▶ _ТРЕБОВАНИЯ К ЗАДАНИЯМ_
1. Перепишите без изменений часть фрагмента текста, начиная со слов «На другое утро, проснувшись» и заканчивая словами «трубку, я расхохоталась.».
2. Допишите продолжение текста о квартире на набережной Вольтера и встрече с Эриком Сати, начав сразу после последнего приведенного предложения.

▶ _ФРАГМЕНТ ТЕКСТА_
■ ■ ■

Когда мы расстались, Эдвардс решил выплачивать мне ежемесячно проценты с довольно значительной ренты. Много раз он настаивал, чтобы я пошла к нотариусу подписать документы, которые он составил на случай своей смерти, но из-за отвращения к нотариусам и деловым бумагам я все откладывала этот поход и в результате, когда он умер, внезапно оказалась ни с чем.
На другое утро, проснувшись в своей квартире на набережной Вольтера, которую только что закончила отделывать, я сказала Эме — моей горничной и многолетней наперснице: «Вот я и разорена, с кучей неоплаченных счетов за эту квартиру в придачу…» Не успела договорить, как позвонил мой старый друг Фламан:
— Ты обожаешь менять квартиры, Мизиа, не хочешь ли проделать великолепную операцию? Одни американцы умоляют меня уговорить тебя уступить им твою квартиру. Они предлагают очень большие деньги…
— Что за глупости! — ответила я с колотящимся сердцем, стараясь говорить как можно равнодушнее. — У меня нет никакого желания покинуть это прекрасное место. Только что закончили отделку, и мне здесь очень нравится… Каким ты можешь быть упрямым… Хорошо, хорошо!.. Раз ты так настаиваешь, пусть они зайдут… Но из этого ничего не получится.
Положив трубку, я расхохоталась.
— Все прекрасно, — сказала я моей бедной Эме. — Не расстраивайся, мы очень богаты!
Дягилев был в это время в Париже. Я уже некоторое время упрекала его за то, что он так и не заинтересовался Эриком Сати. В конце концов он уступил моим настояниям, и я пригласила их обоих к себе, чтобы Серж послушал музыку мэтра из Аркёйя. Сидя за пианино, худой, маленький Сати, в пенсне, сползающем на нос, только что успел сыграть свои «Пьесы в форме груш», как в комнату влетел ураганом наш общий друг с взлохмаченной бородой. Одним духом он рассказал об убийстве в Сараево[237] и почему война неизбежна. Прислонившись к камину, с блестящими от возбуждения глазами, я слушала его и, хорошо помню, думала: «Какое счастье! Бог мой! Сделай так, чтобы началась война!..»

■ ■ ■

▶ _ВЫДЕРЖКА ИЗ ДАННЫХ_
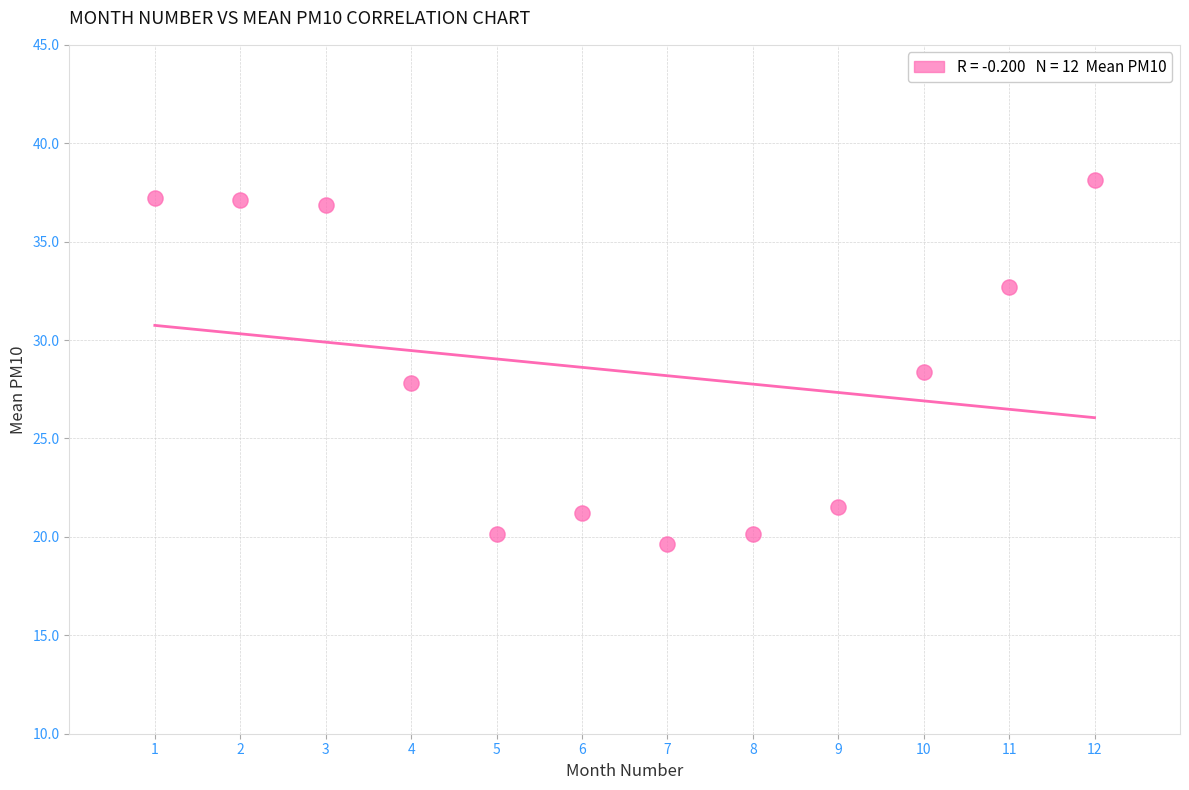

What is the range of Y values (max minus min)?

18.5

■ ■ ■

▶ _ОТВЕТЫ К ЗАДАНИЯМ_
1.
На другое утро, проснувшись в своей квартире на набережной Вольтера, которую только что закончила отделывать, я сказала Эме — моей горничной и многолетней наперснице: «Вот я и разорена, с кучей неоплаченных счетов за эту квартиру в придачу…» Не успела договорить, как позвонил мой старый друг Фламан:
— Ты обожаешь менять квартиры, Мизиа, не хочешь ли проделать великолепную операцию? Одни американцы умоляют меня уговорить тебя уступить им твою квартиру. Они предлагают очень большие деньги…
— Что за глупости! — ответила я с колотящимся сердцем, стараясь говорить как можно равнодушнее. — У меня нет никакого желания покинуть это прекрасное место. Только что закончили отделку, и мне здесь очень нравится… Каким ты можешь быть упрямым… Хорошо, хорошо!.. Раз ты так настаиваешь, пусть они зайдут… Но из этого ничего не получится.
Положив трубку, я расхохоталась.

2.
Меня могут считать последним чудовищем, но я напомню умонастроения лета 1914 года. Не нашлось бы и двух французов из ста, которые не хотели бы преподать жестокий урок своим соседям по ту сторону Рейна. Царил всеобщий энтузиазм, взывающий к самым благородным чувствам. Нужно ли добавить, что я была еще очень молода[238], никогда не знала войны с ее ужасами и видела в ней только бесконечные возможности действовать. Мое желание, столь же ребяческое, как и бессознательно жестокое, не замедлило исполниться.
Спустя короткое время после этого памятного дня, получив огромные деньги — пятьдесят тысяч франков золотом за свою квартиру, — я как-то утром пошла положить их в банк. Было без десяти двенадцать, когда я оказалась перед кассиром. И вдруг мысль расстаться с этим маленьким состоянием как раз тогда, когда я считала, что осталась ни с чем, мне показалась абсурдной. Вместо того чтобы отдать деньги, я попросила закрыть счет. Удивленный кассир как-то странно посмотрел на меня. Но банк закрывался в полдень, время шло, и он выполнил мою просьбу.
Едва вышла на улицу, как крики продавцов газет привлекли мое внимание. Я купила какую-то газету и на первой странице увидела огромными жирными буквами: «Всеобщий мораторий. Все выплаты прекращены. Все счета в банках блокированы до нового распоряжения». Любовно прижимая к груди сумку со всем моим состоянием, я еле сдержалась, чтобы не пуститься в пляс.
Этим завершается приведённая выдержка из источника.